The U.S. healthcare system is a complex machine. And health insurance is a key cog in making sure that machine runs smoothly. Benefits providers are key middle men that help millions of Americans pay for care. For the stocks that operate in this sector, it can be quite lucrative. This includes our last Best Dividend Capture Pick, which has a long history of dividend increases, including its 13.8% jump.
You can check out the Best Dividend Capture Stocks List to explore all the stocks.
After years of M&A and divestiture, our pick is one of the largest health insurance organizations on the planet. This includes millions of customers across federal/state, enterprise, and private pay customers. The combination provides plenty of premiums for our pick to feast on while it waits to pay out claims. That’s the win of insurance companies. This float and interest on it is pure gravy for the insurance firm and scale plays a huge role in increasing its assets and cash flows.

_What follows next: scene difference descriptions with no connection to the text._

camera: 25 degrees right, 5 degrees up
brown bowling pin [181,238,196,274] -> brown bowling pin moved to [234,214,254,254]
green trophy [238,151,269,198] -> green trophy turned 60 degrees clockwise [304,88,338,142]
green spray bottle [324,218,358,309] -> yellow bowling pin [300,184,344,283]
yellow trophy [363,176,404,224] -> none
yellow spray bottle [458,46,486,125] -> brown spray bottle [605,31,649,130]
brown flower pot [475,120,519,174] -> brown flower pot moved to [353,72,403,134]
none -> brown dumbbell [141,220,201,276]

Our pick has continued to find growth as well. As one of the larger players, our pick has continued to make smart moves with regard to bolt-on transactions and buyouts. This includes smaller regional players to expand its reach as well as tangential businesses to provide a total health package. Moreover, it continued to push into private pay plans and Medicare supplement insurance, adding higher margin revenues to its book of business.
The combination of its huge size and scope as well as a strong premium/float profile has made our pick a great dividend capture play. A dividend capture strategy involves buying a stock before its ex-dividend date and then selling it after it has recovered the payout. With an ex-dividend date of Tuesday, March 5, our pick is primed for the strategy, as is evident from its historical track record of a recovery period within an average of 5.3 days after going ex-dividend.
For investors looking for a quick total return of income and capital appreciation, our latest health insurance stock could be a lucrative option.